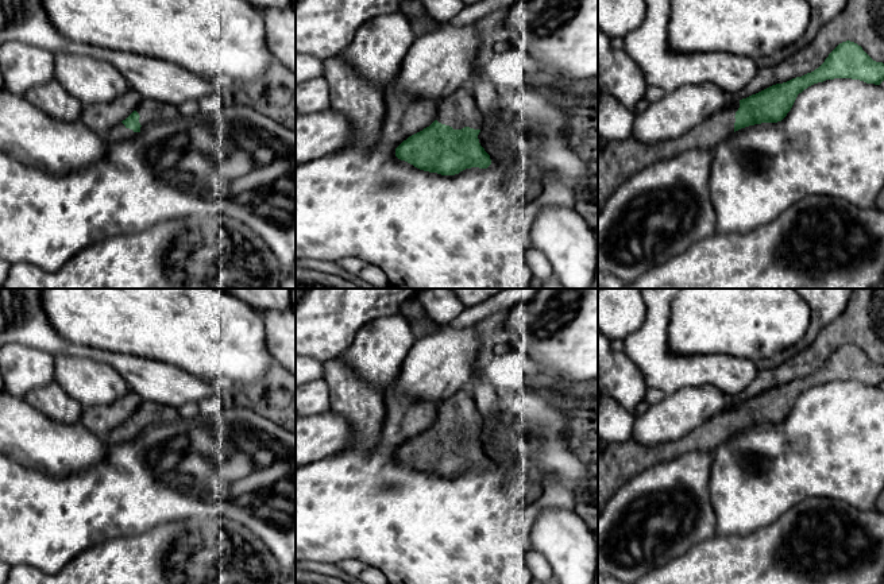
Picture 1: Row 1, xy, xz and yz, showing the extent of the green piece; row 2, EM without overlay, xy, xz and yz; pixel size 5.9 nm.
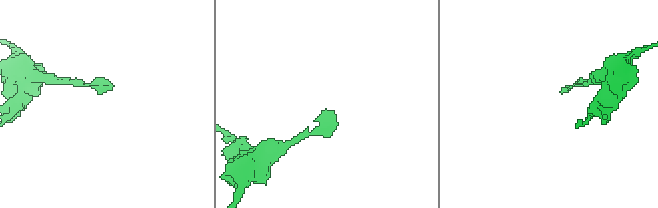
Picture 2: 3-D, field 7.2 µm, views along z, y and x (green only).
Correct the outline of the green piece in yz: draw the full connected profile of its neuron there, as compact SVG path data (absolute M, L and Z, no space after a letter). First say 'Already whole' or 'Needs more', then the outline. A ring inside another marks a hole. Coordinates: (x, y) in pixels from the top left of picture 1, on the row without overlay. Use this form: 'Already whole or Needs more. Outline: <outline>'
Needs more. Outline: M846 343L814 374L772 387L740 403L727 402L719 413L678 441L645 446L632 436L624 442L606 442L606 448L598 450L598 506L603 507L621 486L656 464L692 450L713 453L719 444L741 430L781 424L799 395L834 380L880 387L884 383L884 366L873 363L861 348Z

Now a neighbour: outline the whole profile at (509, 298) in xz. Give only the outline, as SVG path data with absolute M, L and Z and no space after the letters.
M505 289L491 299L466 308L455 320L449 321L451 326L472 326L491 313L498 310L510 312L513 308L532 301L540 289Z

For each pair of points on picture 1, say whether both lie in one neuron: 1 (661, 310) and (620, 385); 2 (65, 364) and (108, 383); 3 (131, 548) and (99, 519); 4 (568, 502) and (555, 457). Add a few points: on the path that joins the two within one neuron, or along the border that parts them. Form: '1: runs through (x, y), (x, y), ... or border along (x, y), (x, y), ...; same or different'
1: border along (622, 351), (639, 368), (647, 387); different
2: runs through (76, 375), (91, 383), (97, 383); same
3: border along (150, 529), (135, 536), (109, 538), (89, 548); different
4: border along (543, 476), (549, 474), (572, 494); different

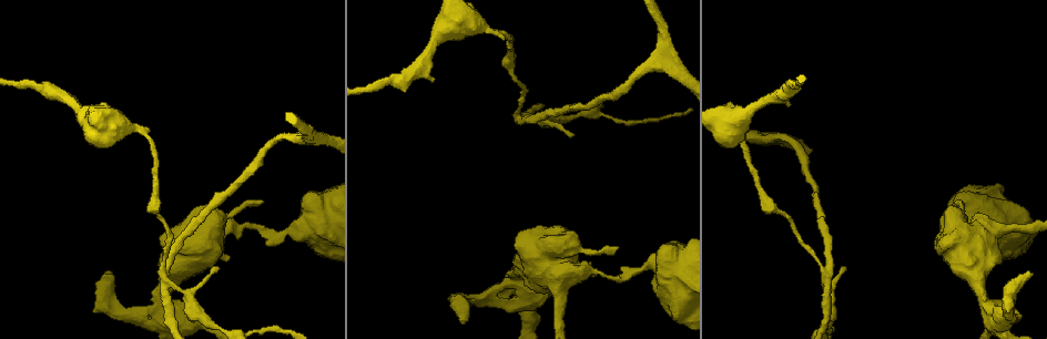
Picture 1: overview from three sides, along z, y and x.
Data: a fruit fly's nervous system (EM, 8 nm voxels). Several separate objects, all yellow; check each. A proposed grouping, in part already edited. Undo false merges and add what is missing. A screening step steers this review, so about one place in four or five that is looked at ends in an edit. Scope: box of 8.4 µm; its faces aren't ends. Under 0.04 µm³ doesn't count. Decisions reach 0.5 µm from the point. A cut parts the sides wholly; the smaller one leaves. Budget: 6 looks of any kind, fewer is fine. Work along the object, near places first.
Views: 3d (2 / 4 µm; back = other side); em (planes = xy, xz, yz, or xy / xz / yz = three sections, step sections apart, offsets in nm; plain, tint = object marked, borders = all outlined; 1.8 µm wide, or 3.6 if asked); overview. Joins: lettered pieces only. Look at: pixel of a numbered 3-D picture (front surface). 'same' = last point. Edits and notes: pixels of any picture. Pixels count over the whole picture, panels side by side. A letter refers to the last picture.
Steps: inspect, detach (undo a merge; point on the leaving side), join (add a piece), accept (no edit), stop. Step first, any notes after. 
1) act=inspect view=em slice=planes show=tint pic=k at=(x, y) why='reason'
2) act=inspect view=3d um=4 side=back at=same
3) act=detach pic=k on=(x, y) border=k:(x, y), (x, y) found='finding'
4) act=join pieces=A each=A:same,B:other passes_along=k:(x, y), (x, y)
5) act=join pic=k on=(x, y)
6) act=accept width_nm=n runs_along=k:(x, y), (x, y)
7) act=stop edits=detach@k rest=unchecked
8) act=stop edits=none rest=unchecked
--------------------
AIM OF THE EXERCISE: Whenever the word "overview" shows up in a line of the entries above, copy that line.

EXERCISE OUTPUT:
Picture 1: overview from three sides, along z, y and x.
Views: 3d (2 / 4 µm; back = other side); em (planes = xy, xz, yz, or xy / xz / yz = three sections, step sections apart, offsets in nm; plain, tint = object marked, borders = all outlined; 1.8 µm wide, or 3.6 if asked); overview. Joins: lettered pieces only. Look at: pixel of a numbered 3-D picture (front surface). 'same' = last point. Edits and notes: pixels of any picture. Pixels count over the whole picture, panels side by side. A letter refers to the last picture.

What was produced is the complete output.